China slams US defence chief for 'threats': state TV

China slams US defence chief for 'threats': state TV

BEIJING - A Chinese military official on Saturday blasted the United States for making "threats" after the US defence chief accused Beijing of inflaming tensions in the disputed South China Sea, state television reported.

US Defence Secretary Chuck Hagel had denounced China's "destabilising, unilateral actions asserting its claims in the South China Sea," at a security forum in Singapore which both officials are attending.

The Deputy Chief of the General Staff of the People's Liberation Army (PLA) Wang Guanzhong described Hagel's comments as baseless, and condemned him for making them to a public audience of fellow defence chiefs, diplomats and security experts attending the annual Shangri-La Dialogue.

"This speech is full of hegemony, full of incitement, threats, intimidation," Wang was quoted as saying by a reporter from state broadcaster China Central Television.

"This speech is completely non-constructive and moreover is public, several times criticising China by name, and these kinds of accusations are completely without basis, without reason," Wang said.

Tensions have recently flared in the South China Sea, claimed almost entirely by China, which has lately taken bold steps to enforce what it says are its historical rights.

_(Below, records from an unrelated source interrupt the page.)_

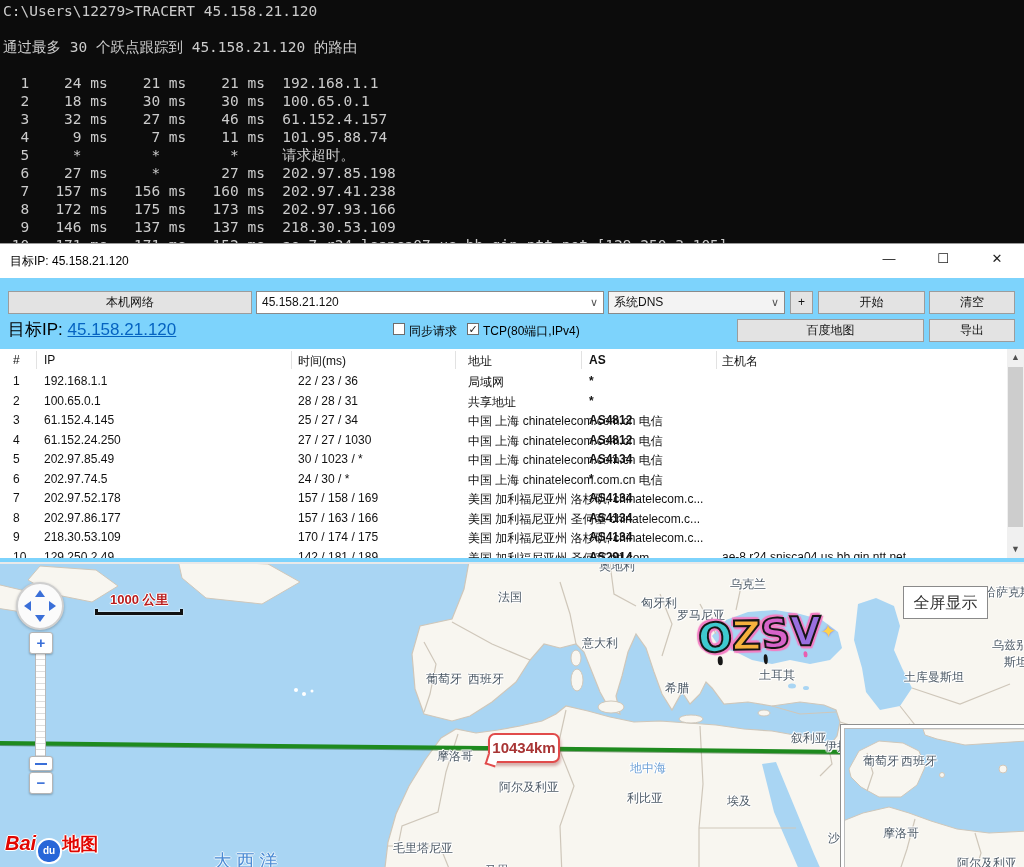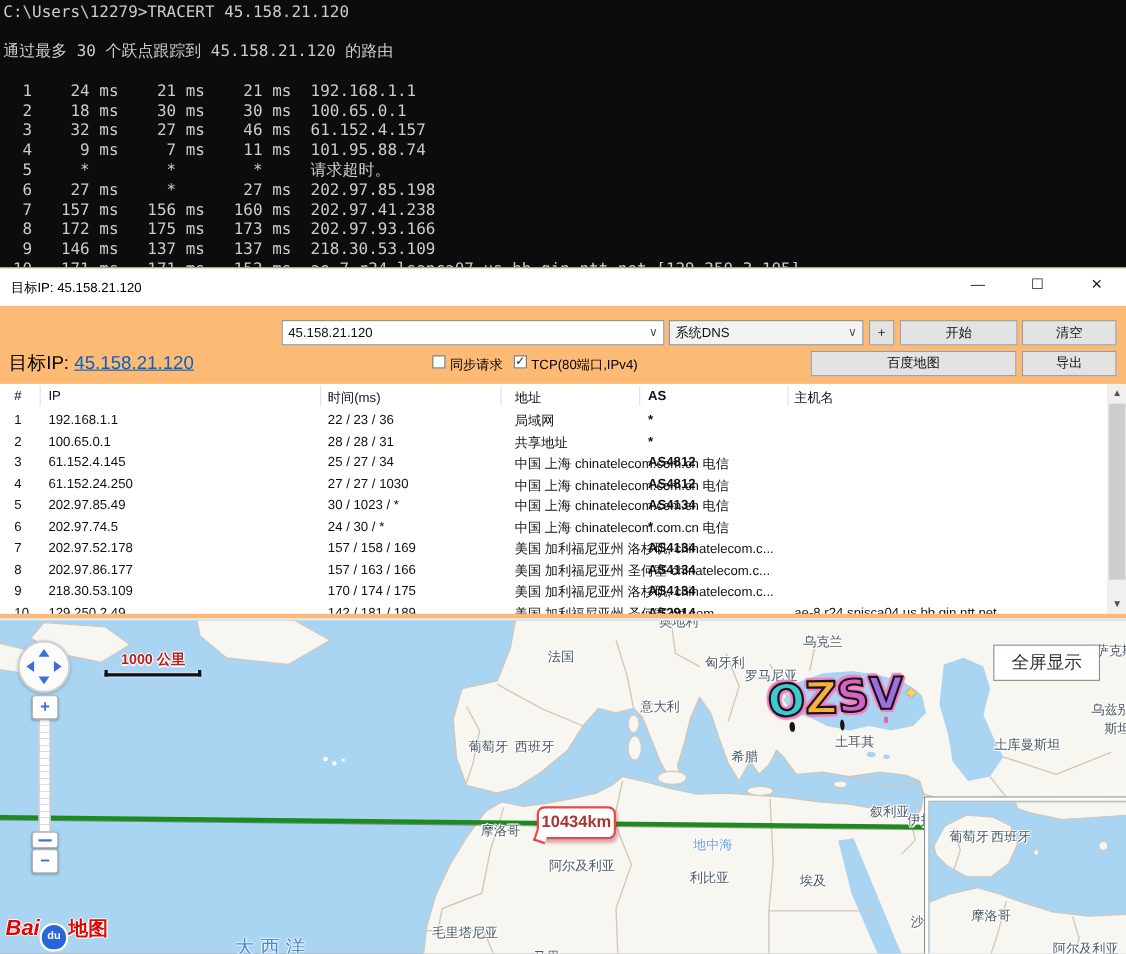--- a/index.html
+++ b/index.html
@@ -3,21 +3,21 @@
 <meta charset="utf-8">
 <style>
   html,body{margin:0;padding:0;background:#222;}
   #page{position:relative;width:1024px;height:867px;overflow:hidden;background:#f0f0f0;
         font-family:"Liberation Sans","DejaVu Sans",sans-serif;}
   
   #terminal{position:absolute;left:0;top:0;width:1024px;height:243px;background:#0c0c0c;overflow:hidden;}
   #terminal pre{margin:0;padding:2px 0 0 3px;font-family:"DejaVu Sans Mono","Liberation Mono",monospace;
                 font-size:14.5px;line-height:18px;color:#cccccc;}
   
-  #appwin{position:absolute;left:0;top:243px;width:1024px;height:624px;background:#fdba74;border-top:1px solid #9a9a9a;box-sizing:border-box;}
+  #appwin{position:absolute;left:0;top:243px;width:1024px;height:624px;background:#7dd3fc;border-top:1px solid #9a9a9a;box-sizing:border-box;}
   #titlebar{position:absolute;left:0;top:0;width:100%;height:34px;background:#ffffff;}
   #title-text{position:absolute;left:10px;top:9px;font-size:12px;color:#000;}
   .cap-btn{position:absolute;top:0;width:46px;height:30px;text-align:center;line-height:30px;font-size:13px;color:#222;}
   #btn-min{left:866px;} #btn-max{left:920px;} #btn-close{left:974px;}
   
   .t-btn{position:absolute;height:23px;background:#e3e3e3;border:1px solid #9c9c9c;box-sizing:border-box;
          text-align:center;font-size:12px;color:#111;line-height:21px;}
   .combo{position:absolute;height:23px;background:#fff;border:1px solid #8a8a8a;box-sizing:border-box;
          font-size:12px;color:#111;line-height:21px;padding-left:5px;}
   .combo .arrow{position:absolute;right:5px;top:0;color:#555;font-size:11px;}
@@ -70,21 +70,21 @@
   #zoom-thumb{position:absolute;left:29px;top:192px;width:24px;height:15px;background:#fff;border:1px solid #b5b5b5;border-radius:3px;
               box-sizing:border-box;z-index:9;box-shadow:0 1px 2px rgba(0,0,0,.25);}
   #zoom-thumb:after{content:"";position:absolute;left:5px;top:6px;width:12px;height:2px;background:#3a6fd8;}
   
   #scale-text{position:absolute;left:110px;top:27px;font-size:13px;font-weight:bold;color:#b91c1c;z-index:9;
               text-shadow:-1px 0 #fff,1px 0 #fff,0 -1px #fff,0 1px #fff;}
   #scale-bar{position:absolute;left:95px;top:45px;width:88px;height:6px;z-index:9;
              border-left:3px solid #111;border-right:3px solid #111;border-bottom:3px solid #111;box-sizing:border-box;
              filter:drop-shadow(0 0 1px #fff);}
   
-  #fullscreen-btn{position:absolute;left:903px;top:22px;width:97px;height:33px;background:#fff;border:1px solid #8a8a8a;
+  #fullscreen-btn{position:absolute;left:903px;top:22px;width:85px;height:33px;background:#fff;border:1px solid #8a8a8a;
                   box-sizing:border-box;z-index:12;text-align:center;line-height:31px;font-size:16px;color:#333;}
   
   #sticker{position:absolute;left:698px;top:50px;z-index:7;transform:rotate(-4deg);white-space:nowrap;}
   #sticker .lt{font-family:"DejaVu Sans",sans-serif;font-weight:900;font-size:40px;line-height:40px;display:inline-block;
                -webkit-text-stroke:2px #161616;
                text-shadow:-3px 0 1px #f37fc4,3px 0 1px #f37fc4,0 -3px 1px #f37fc4,0 3px 1px #f37fc4,2px 3px 1px #f37fc4,-2px -3px 1px #f37fc4;}
   #sticker .sparkle{color:#ffd34d;font-size:18px;vertical-align:super;text-shadow:0 0 2px #8a5fd0;}
   #sticker .drip{position:absolute;background:#161616;border-radius:50%;}
   
   #inset{position:absolute;left:840px;top:160px;width:190px;height:152px;background:#fff;border:1px solid #8f8f8f;
@@ -121,20 +121,21 @@
   </div>
 
   <div id="appwin">
     <div id="titlebar">
       <span id="title-text">目标IP: 45.158.21.120</span>
       <span class="cap-btn" id="btn-min">—</span>
       <span class="cap-btn" id="btn-max">☐</span>
       <span class="cap-btn" id="btn-close">✕</span>
     </div>
 
+    <div class="t-btn" style="left:8px;top:47px;width:244px;">本机网络</div>
     <div class="combo" style="left:256px;top:47px;width:348px;">
       <span>45.158.21.120</span>
       <span class="arrow">∨</span>
     </div>
     <div class="combo" style="left:608px;top:47px;width:177px;background:#f3f3f3;">
       <span>系统DNS</span>
       <span class="arrow">∨</span>
     </div>
     <div class="t-btn" style="left:790px;top:47px;width:23px;">+</div>
     <div class="t-btn" style="left:818px;top:47px;width:107px;">开始</div>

He added the value of the Shangri-La Dialogue was to encourage exchanges, sometimes blunt, between governments and think-tanks but China should not be accused without basis.

China has sought to counter Washington's foreign policy "pivot" to Asia, but it has also angered Vietnam, Japan and the Philippines - the latter two US allies - with what those countries say are aggressive moves in separate maritime rows.

Relations between China and Vietnam have worsened after Beijing sent a deep-water oil drilling rig into contested waters in the South China Sea.

The Philippines accuses China of reclaiming land on a disputed reef within its exclusive economic zone under a United Nations convention, while Beijing and Tokyo have a long-running feud over disputed islands in the East China Sea.